An FDA advisory panel on Tuesday voted 12–1 to discontinue Avastin (bevacizumab) as a treatment for advanced breast cancer due to post-market studies stating that the treatment does not to increase patient lifespan by any significant length of time.
This is a huge problem for Roche who purchased the treatment as part of its merger with Genentech. The drug firm could see sales drop by $1 billion if FDA agrees with the panel and ceases use of the drug for breast cancer.
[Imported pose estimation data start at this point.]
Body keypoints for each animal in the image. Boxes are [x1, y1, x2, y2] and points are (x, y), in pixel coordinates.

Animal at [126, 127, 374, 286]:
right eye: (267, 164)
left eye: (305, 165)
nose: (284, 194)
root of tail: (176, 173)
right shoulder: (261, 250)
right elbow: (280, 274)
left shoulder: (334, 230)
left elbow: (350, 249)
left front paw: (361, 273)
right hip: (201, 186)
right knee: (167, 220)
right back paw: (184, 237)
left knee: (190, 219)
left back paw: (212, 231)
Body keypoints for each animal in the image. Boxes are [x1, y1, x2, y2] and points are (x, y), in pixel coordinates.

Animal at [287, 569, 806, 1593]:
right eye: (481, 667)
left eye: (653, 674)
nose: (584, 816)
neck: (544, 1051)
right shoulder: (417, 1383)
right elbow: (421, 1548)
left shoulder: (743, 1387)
The drug earned Roche $5.7 billion in 2009.
“We are disappointed by the committee’s recommendation and believe Avastin should continue to be an option for women with this incurable disease,” stated Sandra Horning, Roche’s global head of clinical development hematology/oncology, in a release. “We will continue to discuss the data from the more than 2,400 women who participated in three Phase III studies with the FDA. This recommendation does not impact Avastin’s approved uses for other cancer types.”
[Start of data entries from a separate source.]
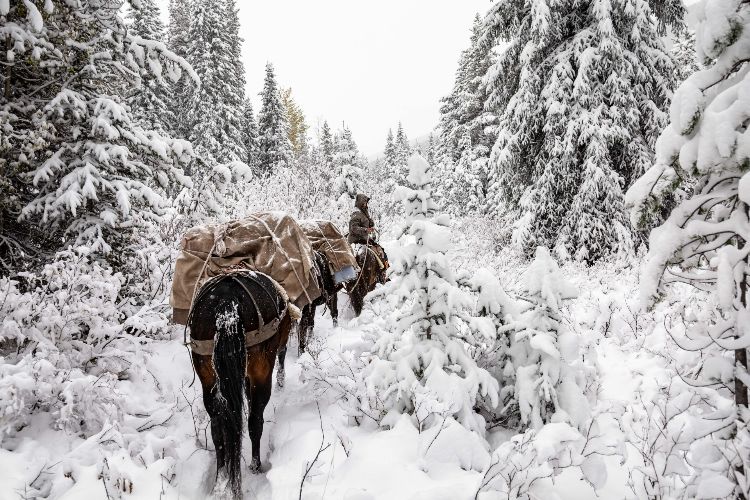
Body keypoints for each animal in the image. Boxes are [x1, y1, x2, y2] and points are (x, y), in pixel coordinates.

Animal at [188, 270, 294, 496]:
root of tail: (227, 302)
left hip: (207, 375)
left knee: (217, 427)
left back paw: (221, 480)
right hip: (262, 369)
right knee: (255, 420)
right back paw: (255, 465)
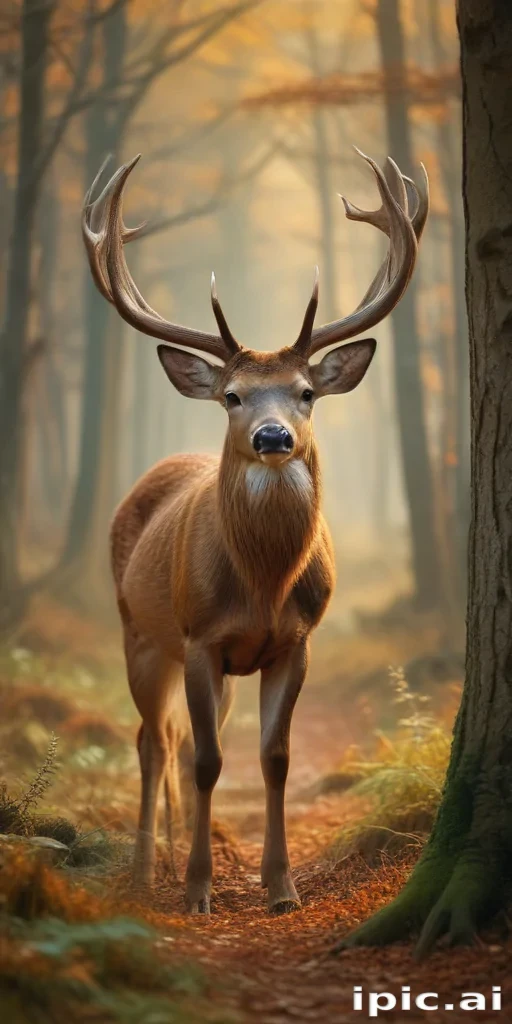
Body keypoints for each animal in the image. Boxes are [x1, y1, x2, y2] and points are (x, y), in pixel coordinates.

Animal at [81, 148, 428, 915]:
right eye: (233, 396)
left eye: (306, 392)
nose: (273, 436)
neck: (264, 584)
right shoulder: (201, 636)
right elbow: (213, 761)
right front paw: (197, 889)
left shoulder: (294, 641)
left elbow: (273, 758)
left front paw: (281, 887)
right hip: (138, 631)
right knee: (153, 740)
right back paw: (148, 871)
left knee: (176, 742)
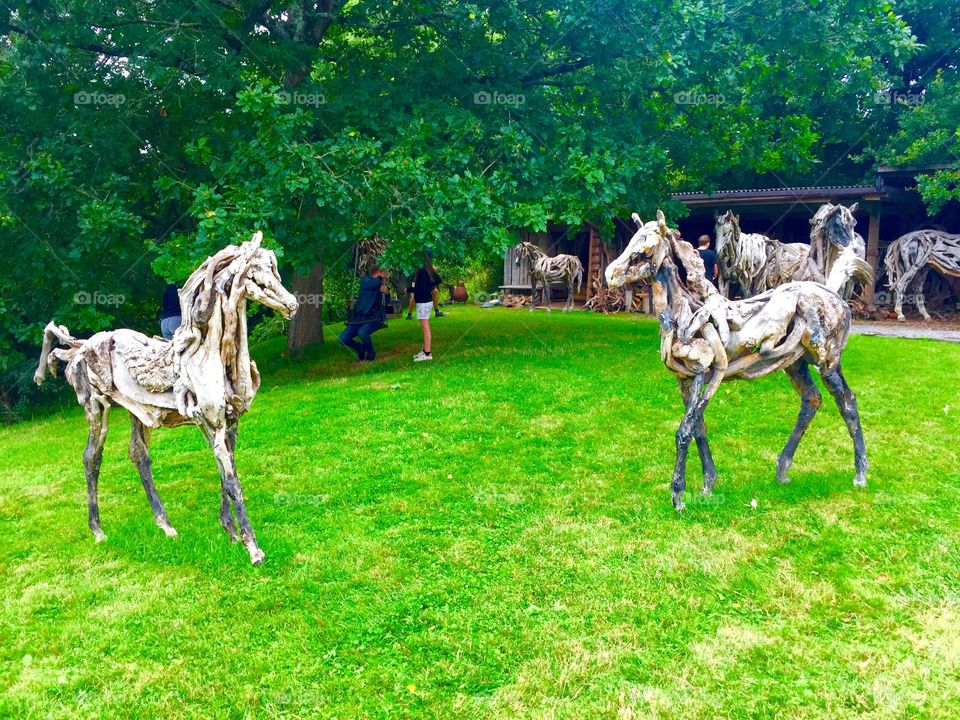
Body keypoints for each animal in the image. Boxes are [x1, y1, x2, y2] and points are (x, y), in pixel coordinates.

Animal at [34, 233, 296, 564]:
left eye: (274, 270)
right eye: (252, 275)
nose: (292, 305)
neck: (209, 354)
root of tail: (82, 347)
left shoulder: (231, 422)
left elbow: (228, 473)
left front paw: (231, 533)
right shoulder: (209, 422)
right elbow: (231, 480)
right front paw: (253, 549)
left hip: (136, 411)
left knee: (138, 455)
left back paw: (166, 526)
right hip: (96, 409)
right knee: (91, 457)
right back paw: (98, 531)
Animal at [612, 211, 872, 510]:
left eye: (646, 249)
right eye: (631, 241)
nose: (611, 274)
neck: (684, 314)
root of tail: (834, 295)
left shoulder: (707, 374)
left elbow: (685, 430)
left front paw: (678, 496)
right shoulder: (684, 379)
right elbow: (699, 427)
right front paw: (707, 486)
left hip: (827, 361)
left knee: (847, 402)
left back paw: (860, 475)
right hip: (795, 363)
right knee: (812, 399)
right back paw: (783, 471)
Avastin (in combination with chemotherapy) was given fast-track approval in early 2008, because it treated HER2 negative breast cancer, a form of the disease with few treatment options. FDA requested that Genetech release the results of two post-market trials to determine how effective the drug is at improving patient lifespan.
According to the two trials, the treatment only slowed cancer progression by approximately a month and didn’t do anything to boost patient survival. Additionally, patients taking Avastin had more adverse reactions than patients taking chemotherapy alone.
FDA will give a final ruling on Sept. 17.